Instructions for the task: Quote the lines of the data below, starting with the line that contains "left wrist: (367, 379, 13)" and ending with the line that contains "right wrist: (622, 313, -16)". Include both of those lines.

Provided records:
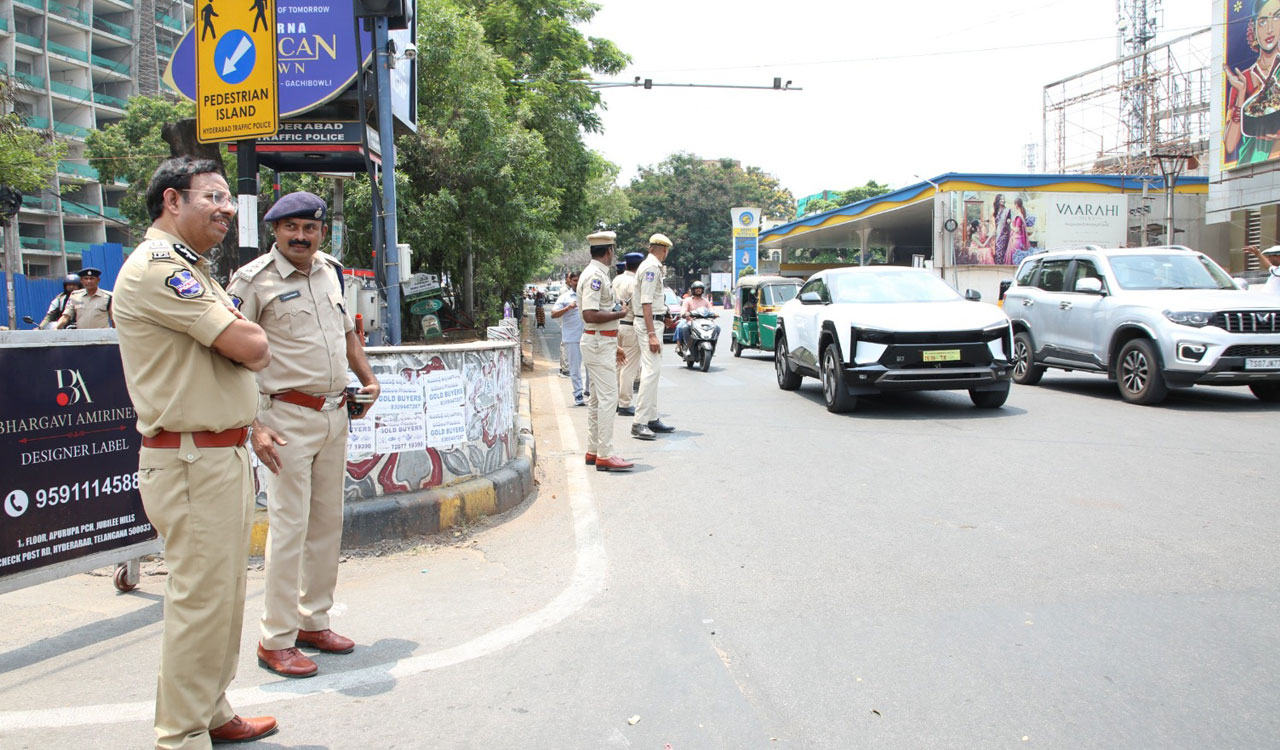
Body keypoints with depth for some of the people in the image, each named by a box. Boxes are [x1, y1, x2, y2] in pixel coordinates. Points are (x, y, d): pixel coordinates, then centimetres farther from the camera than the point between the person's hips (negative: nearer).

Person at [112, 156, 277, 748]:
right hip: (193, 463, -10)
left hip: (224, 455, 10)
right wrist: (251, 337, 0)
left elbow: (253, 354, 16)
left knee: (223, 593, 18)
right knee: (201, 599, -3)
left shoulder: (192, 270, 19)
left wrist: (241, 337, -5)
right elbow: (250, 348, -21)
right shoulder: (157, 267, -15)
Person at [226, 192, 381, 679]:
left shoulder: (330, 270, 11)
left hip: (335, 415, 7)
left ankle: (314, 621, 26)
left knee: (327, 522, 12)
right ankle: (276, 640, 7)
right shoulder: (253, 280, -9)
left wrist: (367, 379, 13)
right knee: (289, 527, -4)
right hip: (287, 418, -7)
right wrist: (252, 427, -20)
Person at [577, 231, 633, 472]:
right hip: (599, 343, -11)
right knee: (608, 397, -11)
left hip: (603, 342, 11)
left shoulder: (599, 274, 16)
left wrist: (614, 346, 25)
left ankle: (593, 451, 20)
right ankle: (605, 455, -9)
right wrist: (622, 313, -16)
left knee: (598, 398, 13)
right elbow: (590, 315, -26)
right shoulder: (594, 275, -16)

* * *

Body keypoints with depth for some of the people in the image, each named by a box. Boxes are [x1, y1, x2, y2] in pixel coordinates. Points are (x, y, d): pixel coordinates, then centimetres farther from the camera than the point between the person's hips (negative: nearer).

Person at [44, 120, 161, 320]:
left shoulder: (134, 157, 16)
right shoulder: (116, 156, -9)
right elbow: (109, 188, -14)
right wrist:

Written solution:
left wrist: (367, 379, 13)
right knee: (289, 527, -4)
right hip: (287, 418, -7)
right wrist: (252, 427, -20)
Person at [577, 231, 633, 472]:
right hip: (599, 343, -11)
right knee: (608, 397, -11)
left hip: (603, 342, 11)
left shoulder: (599, 274, 16)
left wrist: (614, 346, 25)
left ankle: (593, 451, 20)
right ankle: (605, 455, -9)
right wrist: (622, 313, -16)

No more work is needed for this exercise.